- [DATASET CONTENT]
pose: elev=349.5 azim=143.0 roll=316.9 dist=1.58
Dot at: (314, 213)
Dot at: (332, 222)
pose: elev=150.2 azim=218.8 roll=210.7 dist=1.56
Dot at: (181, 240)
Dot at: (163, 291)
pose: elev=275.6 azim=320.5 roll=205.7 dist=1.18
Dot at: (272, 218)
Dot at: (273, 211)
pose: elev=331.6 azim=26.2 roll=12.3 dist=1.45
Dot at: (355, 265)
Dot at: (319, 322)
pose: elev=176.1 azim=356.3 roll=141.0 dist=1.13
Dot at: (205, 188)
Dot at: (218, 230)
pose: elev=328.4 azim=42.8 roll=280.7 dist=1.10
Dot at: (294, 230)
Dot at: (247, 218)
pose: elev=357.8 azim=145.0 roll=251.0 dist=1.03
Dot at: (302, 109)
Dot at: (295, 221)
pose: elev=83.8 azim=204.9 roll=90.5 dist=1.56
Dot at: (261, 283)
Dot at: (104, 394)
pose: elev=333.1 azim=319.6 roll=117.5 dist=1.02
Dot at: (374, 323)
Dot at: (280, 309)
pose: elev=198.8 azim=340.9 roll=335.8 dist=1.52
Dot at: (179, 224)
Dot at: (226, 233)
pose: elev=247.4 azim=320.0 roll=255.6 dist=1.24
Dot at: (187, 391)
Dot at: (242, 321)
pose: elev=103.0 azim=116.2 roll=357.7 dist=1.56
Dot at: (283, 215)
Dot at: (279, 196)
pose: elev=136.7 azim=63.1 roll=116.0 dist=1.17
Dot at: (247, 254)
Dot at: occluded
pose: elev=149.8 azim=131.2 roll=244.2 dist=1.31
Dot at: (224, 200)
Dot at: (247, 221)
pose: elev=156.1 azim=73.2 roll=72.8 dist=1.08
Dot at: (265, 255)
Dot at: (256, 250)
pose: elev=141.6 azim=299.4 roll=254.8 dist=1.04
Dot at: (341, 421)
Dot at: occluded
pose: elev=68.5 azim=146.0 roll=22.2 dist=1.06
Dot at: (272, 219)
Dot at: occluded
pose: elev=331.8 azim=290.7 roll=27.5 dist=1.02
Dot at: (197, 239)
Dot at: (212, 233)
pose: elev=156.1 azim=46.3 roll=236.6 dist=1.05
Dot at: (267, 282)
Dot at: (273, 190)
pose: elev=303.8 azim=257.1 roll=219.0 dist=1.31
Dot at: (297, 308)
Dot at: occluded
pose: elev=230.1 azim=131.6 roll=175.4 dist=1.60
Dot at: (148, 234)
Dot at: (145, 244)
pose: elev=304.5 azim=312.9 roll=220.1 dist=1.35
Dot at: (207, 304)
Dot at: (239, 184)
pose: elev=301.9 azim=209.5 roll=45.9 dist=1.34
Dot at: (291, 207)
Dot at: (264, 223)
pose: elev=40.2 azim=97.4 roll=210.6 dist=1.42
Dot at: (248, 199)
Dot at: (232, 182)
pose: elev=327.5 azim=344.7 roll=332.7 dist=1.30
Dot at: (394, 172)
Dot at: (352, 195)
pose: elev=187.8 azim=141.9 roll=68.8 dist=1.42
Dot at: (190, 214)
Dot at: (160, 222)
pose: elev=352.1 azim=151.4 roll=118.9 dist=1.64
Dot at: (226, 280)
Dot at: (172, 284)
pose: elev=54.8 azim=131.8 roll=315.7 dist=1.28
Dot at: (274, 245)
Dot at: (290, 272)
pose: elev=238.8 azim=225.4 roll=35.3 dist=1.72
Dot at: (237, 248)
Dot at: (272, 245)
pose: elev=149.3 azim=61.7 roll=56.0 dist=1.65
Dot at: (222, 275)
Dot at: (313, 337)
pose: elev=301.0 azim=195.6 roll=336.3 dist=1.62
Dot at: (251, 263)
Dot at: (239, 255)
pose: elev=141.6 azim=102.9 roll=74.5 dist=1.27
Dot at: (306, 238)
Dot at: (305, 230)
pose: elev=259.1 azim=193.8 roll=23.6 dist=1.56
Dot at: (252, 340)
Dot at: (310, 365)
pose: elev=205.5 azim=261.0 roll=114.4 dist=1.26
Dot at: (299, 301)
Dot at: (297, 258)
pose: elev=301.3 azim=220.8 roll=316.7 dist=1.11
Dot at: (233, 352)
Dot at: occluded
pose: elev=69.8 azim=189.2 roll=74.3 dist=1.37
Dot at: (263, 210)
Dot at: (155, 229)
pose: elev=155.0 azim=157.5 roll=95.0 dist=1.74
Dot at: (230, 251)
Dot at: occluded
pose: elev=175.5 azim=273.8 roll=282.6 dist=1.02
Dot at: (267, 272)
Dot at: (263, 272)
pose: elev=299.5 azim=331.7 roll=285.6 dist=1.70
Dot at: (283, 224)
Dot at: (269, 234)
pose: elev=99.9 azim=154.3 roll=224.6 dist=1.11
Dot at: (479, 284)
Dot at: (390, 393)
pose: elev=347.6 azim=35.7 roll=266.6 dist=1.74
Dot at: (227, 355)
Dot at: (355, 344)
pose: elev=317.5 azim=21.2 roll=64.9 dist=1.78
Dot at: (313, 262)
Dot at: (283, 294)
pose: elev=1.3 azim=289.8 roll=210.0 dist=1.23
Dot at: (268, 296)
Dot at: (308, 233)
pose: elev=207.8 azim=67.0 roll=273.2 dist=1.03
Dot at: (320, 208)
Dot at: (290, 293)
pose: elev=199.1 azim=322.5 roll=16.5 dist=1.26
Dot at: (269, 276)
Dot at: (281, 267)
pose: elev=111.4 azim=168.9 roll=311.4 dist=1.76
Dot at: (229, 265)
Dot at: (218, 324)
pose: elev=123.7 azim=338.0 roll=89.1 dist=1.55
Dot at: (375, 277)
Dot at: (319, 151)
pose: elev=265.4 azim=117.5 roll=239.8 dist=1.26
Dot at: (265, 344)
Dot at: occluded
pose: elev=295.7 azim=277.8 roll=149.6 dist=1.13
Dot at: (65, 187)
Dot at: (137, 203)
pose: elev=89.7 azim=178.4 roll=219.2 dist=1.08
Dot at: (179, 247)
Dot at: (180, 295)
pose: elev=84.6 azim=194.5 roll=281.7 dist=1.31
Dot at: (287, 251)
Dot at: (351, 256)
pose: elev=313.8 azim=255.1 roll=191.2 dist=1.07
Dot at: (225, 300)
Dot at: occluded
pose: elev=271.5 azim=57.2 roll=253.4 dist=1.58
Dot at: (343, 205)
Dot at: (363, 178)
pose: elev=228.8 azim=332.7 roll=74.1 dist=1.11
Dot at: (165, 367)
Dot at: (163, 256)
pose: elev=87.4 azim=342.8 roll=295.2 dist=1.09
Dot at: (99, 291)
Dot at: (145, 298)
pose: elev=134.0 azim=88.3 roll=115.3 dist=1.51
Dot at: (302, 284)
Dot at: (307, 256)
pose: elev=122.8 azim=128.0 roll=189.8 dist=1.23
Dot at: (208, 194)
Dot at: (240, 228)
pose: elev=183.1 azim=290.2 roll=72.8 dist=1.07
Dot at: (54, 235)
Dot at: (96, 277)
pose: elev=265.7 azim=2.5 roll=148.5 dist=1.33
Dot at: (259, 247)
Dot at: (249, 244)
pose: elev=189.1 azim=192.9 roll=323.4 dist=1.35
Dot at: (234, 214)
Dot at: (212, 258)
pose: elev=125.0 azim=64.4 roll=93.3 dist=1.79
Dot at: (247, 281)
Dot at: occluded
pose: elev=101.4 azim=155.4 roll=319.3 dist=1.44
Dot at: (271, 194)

- [REQUEST] Recast all of the records above as a JSON array of strings, one string per line, leaving out any blank lines.

- [FINAL RESULT]
[
  "pose: elev=349.5 azim=143.0 roll=316.9 dist=1.58",
  "Dot at: (314, 213)",
  "Dot at: (332, 222)",
  "pose: elev=150.2 azim=218.8 roll=210.7 dist=1.56",
  "Dot at: (181, 240)",
  "Dot at: (163, 291)",
  "pose: elev=275.6 azim=320.5 roll=205.7 dist=1.18",
  "Dot at: (272, 218)",
  "Dot at: (273, 211)",
  "pose: elev=331.6 azim=26.2 roll=12.3 dist=1.45",
  "Dot at: (355, 265)",
  "Dot at: (319, 322)",
  "pose: elev=176.1 azim=356.3 roll=141.0 dist=1.13",
  "Dot at: (205, 188)",
  "Dot at: (218, 230)",
  "pose: elev=328.4 azim=42.8 roll=280.7 dist=1.10",
  "Dot at: (294, 230)",
  "Dot at: (247, 218)",
  "pose: elev=357.8 azim=145.0 roll=251.0 dist=1.03",
  "Dot at: (302, 109)",
  "Dot at: (295, 221)",
  "pose: elev=83.8 azim=204.9 roll=90.5 dist=1.56",
  "Dot at: (261, 283)",
  "Dot at: (104, 394)",
  "pose: elev=333.1 azim=319.6 roll=117.5 dist=1.02",
  "Dot at: (374, 323)",
  "Dot at: (280, 309)",
  "pose: elev=198.8 azim=340.9 roll=335.8 dist=1.52",
  "Dot at: (179, 224)",
  "Dot at: (226, 233)",
  "pose: elev=247.4 azim=320.0 roll=255.6 dist=1.24",
  "Dot at: (187, 391)",
  "Dot at: (242, 321)",
  "pose: elev=103.0 azim=116.2 roll=357.7 dist=1.56",
  "Dot at: (283, 215)",
  "Dot at: (279, 196)",
  "pose: elev=136.7 azim=63.1 roll=116.0 dist=1.17",
  "Dot at: (247, 254)",
  "Dot at: occluded",
  "pose: elev=149.8 azim=131.2 roll=244.2 dist=1.31",
  "Dot at: (224, 200)",
  "Dot at: (247, 221)",
  "pose: elev=156.1 azim=73.2 roll=72.8 dist=1.08",
  "Dot at: (265, 255)",
  "Dot at: (256, 250)",
  "pose: elev=141.6 azim=299.4 roll=254.8 dist=1.04",
  "Dot at: (341, 421)",
  "Dot at: occluded",
  "pose: elev=68.5 azim=146.0 roll=22.2 dist=1.06",
  "Dot at: (272, 219)",
  "Dot at: occluded",
  "pose: elev=331.8 azim=290.7 roll=27.5 dist=1.02",
  "Dot at: (197, 239)",
  "Dot at: (212, 233)",
  "pose: elev=156.1 azim=46.3 roll=236.6 dist=1.05",
  "Dot at: (267, 282)",
  "Dot at: (273, 190)",
  "pose: elev=303.8 azim=257.1 roll=219.0 dist=1.31",
  "Dot at: (297, 308)",
  "Dot at: occluded",
  "pose: elev=230.1 azim=131.6 roll=175.4 dist=1.60",
  "Dot at: (148, 234)",
  "Dot at: (145, 244)",
  "pose: elev=304.5 azim=312.9 roll=220.1 dist=1.35",
  "Dot at: (207, 304)",
  "Dot at: (239, 184)",
  "pose: elev=301.9 azim=209.5 roll=45.9 dist=1.34",
  "Dot at: (291, 207)",
  "Dot at: (264, 223)",
  "pose: elev=40.2 azim=97.4 roll=210.6 dist=1.42",
  "Dot at: (248, 199)",
  "Dot at: (232, 182)",
  "pose: elev=327.5 azim=344.7 roll=332.7 dist=1.30",
  "Dot at: (394, 172)",
  "Dot at: (352, 195)",
  "pose: elev=187.8 azim=141.9 roll=68.8 dist=1.42",
  "Dot at: (190, 214)",
  "Dot at: (160, 222)",
  "pose: elev=352.1 azim=151.4 roll=118.9 dist=1.64",
  "Dot at: (226, 280)",
  "Dot at: (172, 284)",
  "pose: elev=54.8 azim=131.8 roll=315.7 dist=1.28",
  "Dot at: (274, 245)",
  "Dot at: (290, 272)",
  "pose: elev=238.8 azim=225.4 roll=35.3 dist=1.72",
  "Dot at: (237, 248)",
  "Dot at: (272, 245)",
  "pose: elev=149.3 azim=61.7 roll=56.0 dist=1.65",
  "Dot at: (222, 275)",
  "Dot at: (313, 337)",
  "pose: elev=301.0 azim=195.6 roll=336.3 dist=1.62",
  "Dot at: (251, 263)",
  "Dot at: (239, 255)",
  "pose: elev=141.6 azim=102.9 roll=74.5 dist=1.27",
  "Dot at: (306, 238)",
  "Dot at: (305, 230)",
  "pose: elev=259.1 azim=193.8 roll=23.6 dist=1.56",
  "Dot at: (252, 340)",
  "Dot at: (310, 365)",
  "pose: elev=205.5 azim=261.0 roll=114.4 dist=1.26",
  "Dot at: (299, 301)",
  "Dot at: (297, 258)",
  "pose: elev=301.3 azim=220.8 roll=316.7 dist=1.11",
  "Dot at: (233, 352)",
  "Dot at: occluded",
  "pose: elev=69.8 azim=189.2 roll=74.3 dist=1.37",
  "Dot at: (263, 210)",
  "Dot at: (155, 229)",
  "pose: elev=155.0 azim=157.5 roll=95.0 dist=1.74",
  "Dot at: (230, 251)",
  "Dot at: occluded",
  "pose: elev=175.5 azim=273.8 roll=282.6 dist=1.02",
  "Dot at: (267, 272)",
  "Dot at: (263, 272)",
  "pose: elev=299.5 azim=331.7 roll=285.6 dist=1.70",
  "Dot at: (283, 224)",
  "Dot at: (269, 234)",
  "pose: elev=99.9 azim=154.3 roll=224.6 dist=1.11",
  "Dot at: (479, 284)",
  "Dot at: (390, 393)",
  "pose: elev=347.6 azim=35.7 roll=266.6 dist=1.74",
  "Dot at: (227, 355)",
  "Dot at: (355, 344)",
  "pose: elev=317.5 azim=21.2 roll=64.9 dist=1.78",
  "Dot at: (313, 262)",
  "Dot at: (283, 294)",
  "pose: elev=1.3 azim=289.8 roll=210.0 dist=1.23",
  "Dot at: (268, 296)",
  "Dot at: (308, 233)",
  "pose: elev=207.8 azim=67.0 roll=273.2 dist=1.03",
  "Dot at: (320, 208)",
  "Dot at: (290, 293)",
  "pose: elev=199.1 azim=322.5 roll=16.5 dist=1.26",
  "Dot at: (269, 276)",
  "Dot at: (281, 267)",
  "pose: elev=111.4 azim=168.9 roll=311.4 dist=1.76",
  "Dot at: (229, 265)",
  "Dot at: (218, 324)",
  "pose: elev=123.7 azim=338.0 roll=89.1 dist=1.55",
  "Dot at: (375, 277)",
  "Dot at: (319, 151)",
  "pose: elev=265.4 azim=117.5 roll=239.8 dist=1.26",
  "Dot at: (265, 344)",
  "Dot at: occluded",
  "pose: elev=295.7 azim=277.8 roll=149.6 dist=1.13",
  "Dot at: (65, 187)",
  "Dot at: (137, 203)",
  "pose: elev=89.7 azim=178.4 roll=219.2 dist=1.08",
  "Dot at: (179, 247)",
  "Dot at: (180, 295)",
  "pose: elev=84.6 azim=194.5 roll=281.7 dist=1.31",
  "Dot at: (287, 251)",
  "Dot at: (351, 256)",
  "pose: elev=313.8 azim=255.1 roll=191.2 dist=1.07",
  "Dot at: (225, 300)",
  "Dot at: occluded",
  "pose: elev=271.5 azim=57.2 roll=253.4 dist=1.58",
  "Dot at: (343, 205)",
  "Dot at: (363, 178)",
  "pose: elev=228.8 azim=332.7 roll=74.1 dist=1.11",
  "Dot at: (165, 367)",
  "Dot at: (163, 256)",
  "pose: elev=87.4 azim=342.8 roll=295.2 dist=1.09",
  "Dot at: (99, 291)",
  "Dot at: (145, 298)",
  "pose: elev=134.0 azim=88.3 roll=115.3 dist=1.51",
  "Dot at: (302, 284)",
  "Dot at: (307, 256)",
  "pose: elev=122.8 azim=128.0 roll=189.8 dist=1.23",
  "Dot at: (208, 194)",
  "Dot at: (240, 228)",
  "pose: elev=183.1 azim=290.2 roll=72.8 dist=1.07",
  "Dot at: (54, 235)",
  "Dot at: (96, 277)",
  "pose: elev=265.7 azim=2.5 roll=148.5 dist=1.33",
  "Dot at: (259, 247)",
  "Dot at: (249, 244)",
  "pose: elev=189.1 azim=192.9 roll=323.4 dist=1.35",
  "Dot at: (234, 214)",
  "Dot at: (212, 258)",
  "pose: elev=125.0 azim=64.4 roll=93.3 dist=1.79",
  "Dot at: (247, 281)",
  "Dot at: occluded",
  "pose: elev=101.4 azim=155.4 roll=319.3 dist=1.44",
  "Dot at: (271, 194)"
]